**EXERCISE**. Write out precisely the lines beginning with the line that contains "if (SEL == 0)" and ending with the last line of the entries, and no other lines.

Source data:
=-=-=-=-=
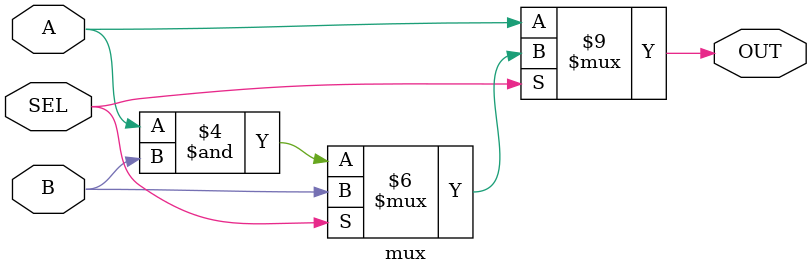
<source format=v>
/***************************************************************************
***                                                                      ***
*** EE 526 L Experiment #7                  Steven Hernandez, Fall, 2023 ***
***                                                                      ***
*** Experiment #7 Scalable Multiplexer                                   ***
***                                                                      ***
****************************************************************************
*** Filename: mux.v       Created by Steven Hernandez, 10/29/23          ***
***                                                                      ***
****************************************************************************
*** This module is for a scalable mux:                                   ***
*** the size of the data ports is determined by a parameter              ***
****************************************************************************/

`timescale 1 ns / 1 ns
module mux(A, B, SEL, OUT);
    parameter SIZE=1;
    input [SIZE-1:0] A, B;
    input SEL;
    output [SIZE-1:0] OUT;
    reg [SIZE-1:0] OUT;
    
    always @(A or B or SEL) begin 
        if (SEL == 0) 
            OUT <= A;
        else 
        if (SEL == 1) 
            OUT <=B;
        else 
            OUT <= A & B;
            end
endmodule 
              
</source>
=-=-=-=-=
**SOLUTION TO THIS PROBLEM**.
        if (SEL == 0) 
            OUT <= A;
        else 
        if (SEL == 1) 
            OUT <=B;
        else 
            OUT <= A & B;
            end
endmodule 
              
</source>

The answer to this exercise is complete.